White Flight Patterns Cleveland Ohio
Cleveland Ohio is an upper Midwestern city once known as a booming industrial center that has since faded into the lonesome rustbelt category. These cities, which ranked among the elite of the first superpower, have faded in different shapes and forms into sheer memories of what they once were. Cleveland was once the 5th largest city in the United States, but has dropped significantly in population to 45th, barely clinging to the top 50 category. Analyzing the population patterns of this dissolving city brings the question of how a once powerful city fell in rank so quickly. One explanation, and the most visible in the city’s population history, is the idea of white flight. White flight is the migration of a white population out of an area due to increasing proximity to another race. In this case the opposing race is the black population that engaged in a mass migration out of the southern United States into Northern areas where they hoped for prosperity and equality. I will examine the causes and effects of both the outmigration of the white and black populations of Cleveland between the years 1910 and 1990. I will use both census data and scholarly studies to support the theory that white flight was most effective in the noticeable decline of Cleveland’s population.
The beginning of the twentieth century found Cleveland with the highest population in the State of Ohio and the sixth largest in the United States. Cleveland featured a 95% white population and a 1.5% black population that had maintained its low proportion throughout the nineteenth century (Census1). As the great city grew in population it attracted the southern black population that looked to the north to free themselves from inequality. During the early years of the Great Migration “population density within black neighborhoods increased substantially”, leading to a rise in the overall black population (Tolnay1). By 1930 the black population of Cleveland had risen by 63,451 and represented a stronger 8% of the city’s population (Census1). Meanwhile the white population was unaffected and expanded alongside the incoming black population, reaching its historically high population of 827,833 in the same year. At this point in Cleveland’s history the relationship between the white and black population was stable and growth was shared among the two. However, the tide began to shift when a larger number of black migrants occupied the city, decreasing the once fine cut majority of the white population.

● Dataset content:
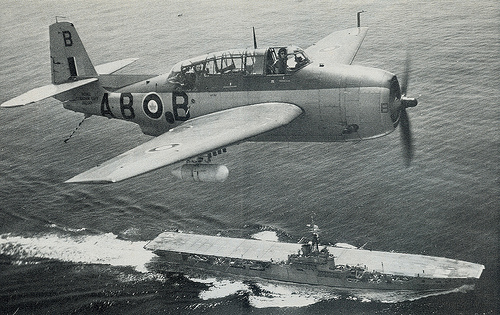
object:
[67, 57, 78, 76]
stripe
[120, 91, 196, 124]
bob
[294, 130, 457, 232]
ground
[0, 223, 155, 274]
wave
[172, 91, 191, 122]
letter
...
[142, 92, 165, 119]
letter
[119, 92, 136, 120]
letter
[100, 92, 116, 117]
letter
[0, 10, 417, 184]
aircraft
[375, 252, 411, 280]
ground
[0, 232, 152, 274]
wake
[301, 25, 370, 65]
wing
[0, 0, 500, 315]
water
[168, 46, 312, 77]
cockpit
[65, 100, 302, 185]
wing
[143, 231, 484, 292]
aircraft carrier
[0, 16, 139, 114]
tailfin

● Exercise instructions:
Pick up the essay on white flight in Cleveland after its final sentence and keep writing it.

● Solved exercise:
As the black population of Cleveland increased the crowded black neighborhoods that stood just outside the central city became overpopulated. This was due to both a lack of new housing developments and racial segregation within the housing market that limited the black population’s ability to expand into white populated areas (Guest106). As the friction between the two races grew in the now crowded city the white population began to migrate out of the central city and eventually out of the city all together. At first the movement was slow, dropping by only 34,416 between 1930 and 1940, but became more defined as the years passed, reaching a decline of 170,493 between 1940 and 1960 (Census1). Whites began to migrate out of the city leaving the black population with opportunities to move in toward the central city by purchasing property once unavailable to their race. One theory suggests that “whites were not fleeing from blacks” and that whites were “selling most of their homes to blacks rather than to other whites” (Zuiches458). This study was conducted in 1969, had it been later the assumption may have been disbanded due to the loss of population that closely followed the pattern of riots created by mobility friction between blacks and whites from 1960-1980 (Margo874).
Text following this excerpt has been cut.